## [DIRECTIONS FOR THIS TASK]
Transcribe, word for word and without additions, each line below from the one containing "La hipoplasia del esmalte dental se puede" through the one containing "El dentista durante una consulta realiza una", both ends included.

## [SOURCE INFORMATION]
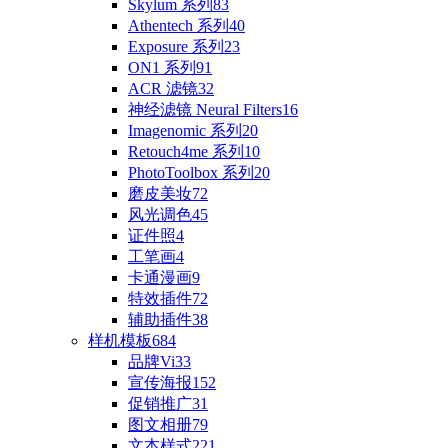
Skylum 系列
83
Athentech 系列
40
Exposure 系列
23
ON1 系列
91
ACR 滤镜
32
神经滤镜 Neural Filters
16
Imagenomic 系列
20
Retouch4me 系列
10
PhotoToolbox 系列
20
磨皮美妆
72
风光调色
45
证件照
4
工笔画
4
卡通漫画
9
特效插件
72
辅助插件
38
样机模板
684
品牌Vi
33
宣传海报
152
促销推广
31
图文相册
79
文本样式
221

==

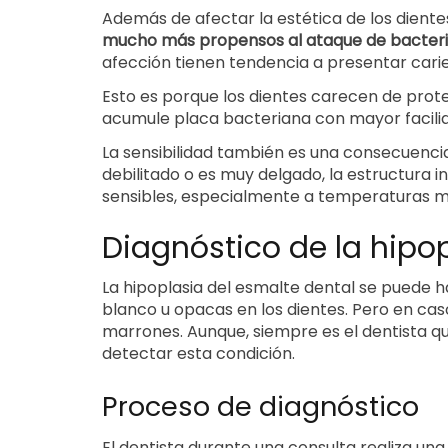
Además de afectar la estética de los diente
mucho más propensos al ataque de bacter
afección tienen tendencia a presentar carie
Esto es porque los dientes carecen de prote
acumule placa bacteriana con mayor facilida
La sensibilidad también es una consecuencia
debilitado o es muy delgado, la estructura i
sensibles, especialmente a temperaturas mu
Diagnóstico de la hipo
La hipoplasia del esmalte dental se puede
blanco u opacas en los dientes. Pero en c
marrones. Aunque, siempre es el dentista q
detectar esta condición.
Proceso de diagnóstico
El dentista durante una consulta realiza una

==

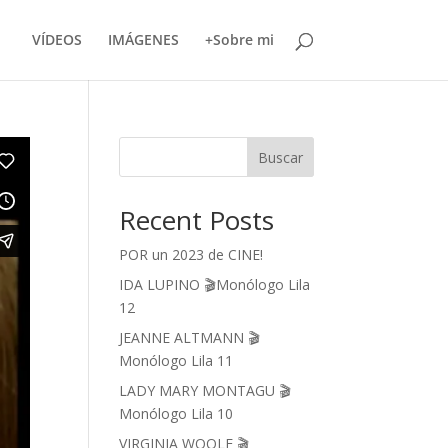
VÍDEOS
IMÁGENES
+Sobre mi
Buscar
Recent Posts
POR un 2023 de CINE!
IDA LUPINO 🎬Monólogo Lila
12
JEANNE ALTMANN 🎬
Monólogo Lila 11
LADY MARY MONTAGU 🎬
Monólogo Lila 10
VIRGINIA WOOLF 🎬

## [YOUR SOLUTION]
La hipoplasia del esmalte dental se puede
blanco u opacas en los dientes. Pero en c
marrones. Aunque, siempre es el dentista q
detectar esta condición.
Proceso de diagnóstico
El dentista durante una consulta realiza una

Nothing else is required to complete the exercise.